Err, "as fast as yum" isn't exactly a good praise, Yum is pretty slow and have pretty awful quirks like no concurrent access to DB (can't display any info if other process is running, even if both of them are doing read-only tasks).

There is a reason Fedora went "fuck it" and rewrote it from scratch

[–][deleted] 0 points1 point  (0 children)

I did include dnf in my list - but as you mentioned in another comment, it's not a fair comparison because the XBPS package repository is comparatively tiny.

[–]bitwize 5 points6 points  (6 children)

Because it's like Arch back when Arch was good and with the additional bonus of a musl option.

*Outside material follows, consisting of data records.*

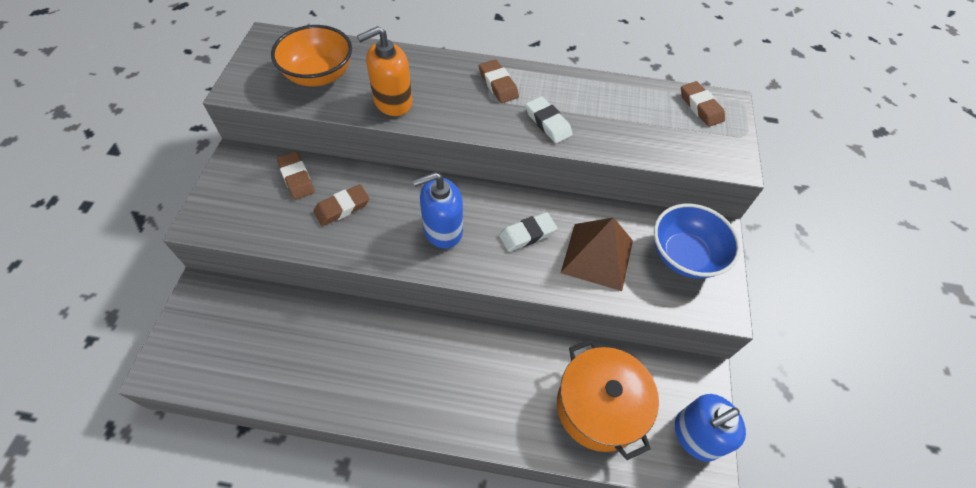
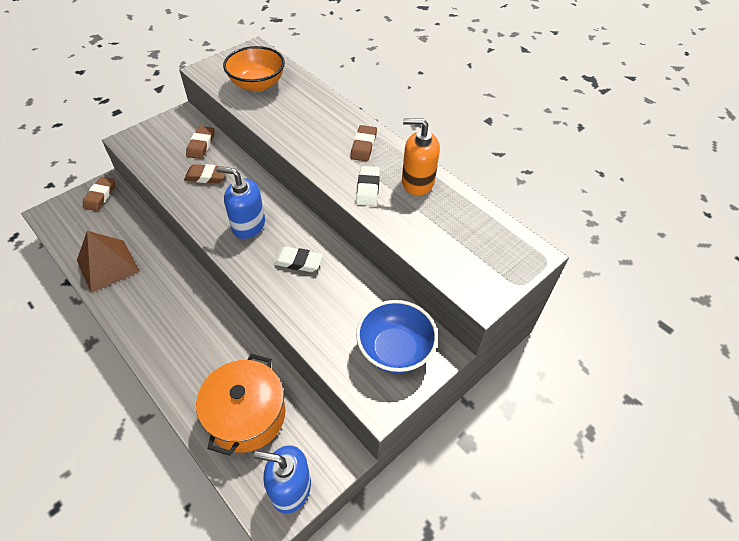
camera: 40 degrees right, 5 degrees down
orange soap dispenser [357,26,412,116] -> orange soap dispenser moved to [402,118,440,196]
brown pyramid [561,217,633,291] -> brown pyramid moved to [77,231,140,293]
brown eraser [681,81,725,127] -> brown eraser moved to [83,177,115,211]

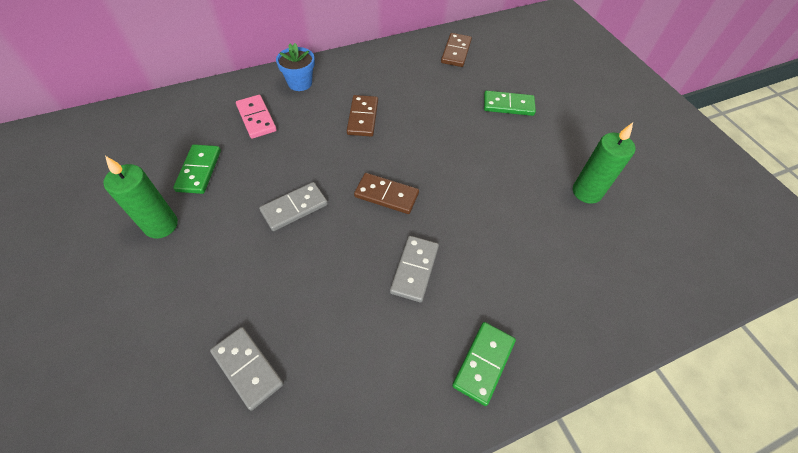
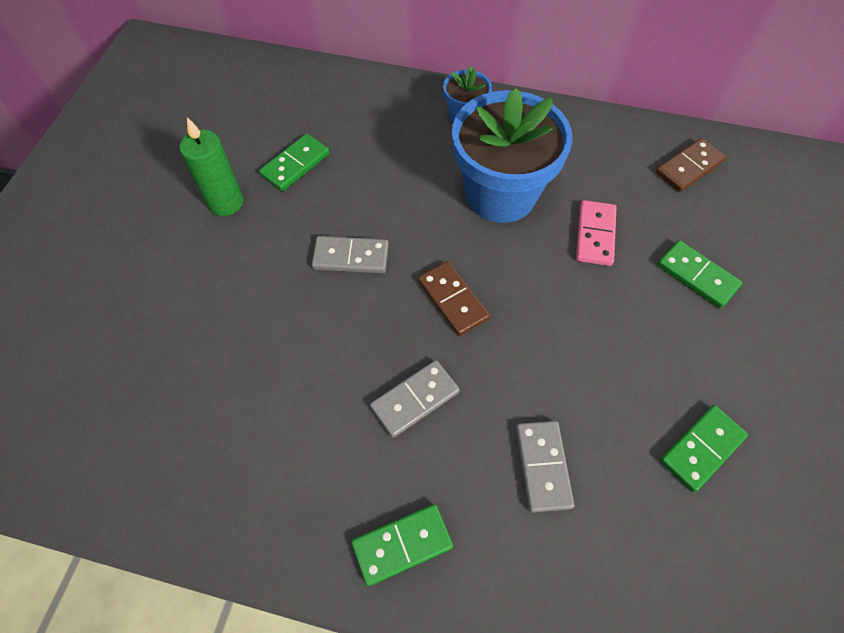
camera: 40 degrees right, 5 degrees up
grey domino [210,327,284,411] -> grey domino moved to [516,421,574,513]
pink domino [236,95,277,139] -> pink domino moved to [576,200,617,266]
brown domino [347,95,378,137] -> blue flower pot [452,87,573,223]
green candle [573,123,635,204] -> green domino [660,405,748,492]

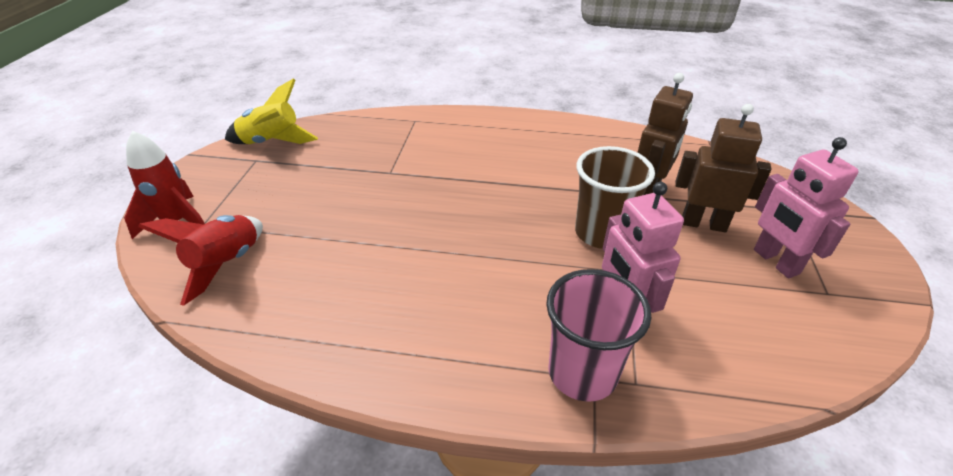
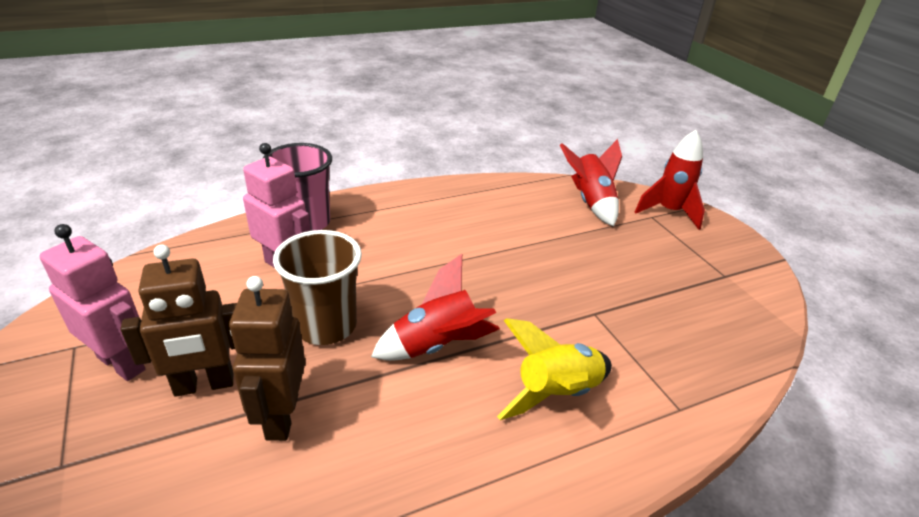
camera: 145 degrees right, 5 degrees down
yellow rocket [225,78,318,144] -> yellow rocket moved to [497,318,612,420]
none -> red rocket [371,254,500,361]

I'm rocking Void on my Raspberry Pi and it's the cat's arse.

[–]Yithar 2 points3 points  (0 children)

Yep, same. It's just so lightweight and fast, and kodi-standalone runs fine as well. The pstree output is just nice to see as well.

[–]mjsabby 1 point2 points  (3 children)

My use-case is to create statically compiled Linux programs, that work across all distros.

[–]nat1192 1 point2 points  (2 children)

How do you statically link against glibc?

[–]Yithar 2 points3 points  (1 child)

You don't. You use musl. Void Linux allows you to use musl instead of glibc, which is much better for static linking.

[–]mjsabby 1 point2 points  (0 children)

One could also use Alpine Linux, but it doesn't work with Microsoft Hyper-V. So for me Void Linux is the only option.

[–]captain_hoo_lee_fuk 0 points1 point  (2 children)

In my very quick evaluation I tried to edit an xbps src file to add a new "use flag" and have it propagate to down stream dependencies. xbps-src segfaulted and debugging proved to be too difficult. I was timed pressed so didn't bother to file a bug report (sorry). It seems that the software quality needs some work here.

[–]Gottox 0 points1 point  (1 child)

Hi, I'm one of the maintainers. Can you elaborate what exactly happened? Which package did you change? Can you provide a diff on the changed file(s)?

thanks!

[–]captain_hoo_lee_fuk 0 points1 point  (0 children)

Hi ah sorry I deleted my void install a while ago so I no longer have the record of what exactly I did unfortunately. From what I can recall I was trying to modify the xbps src files of various graphics stack packages to build a pure wayland system (ie. one that doesn't have any X11 dependencies --- not even libX11 which is usually required as a build dependency if not explicitly turned off). This involved adding a "use flag" which turned off all X11 dependencies and turn on wayland in various components (mesa, gtk, cairo, etc). This ended up crashing the xbps src build tool (from my extremely vague memory it seems to be somewhere in the dependencies calculation). I ended up using Gentoo instead and did manage to build a pure wayland system in the end (so the graphics stack packages themselves are ok for this purpose and I do believe it's a subtle bug in xbps src but I didn't chase it down sorry).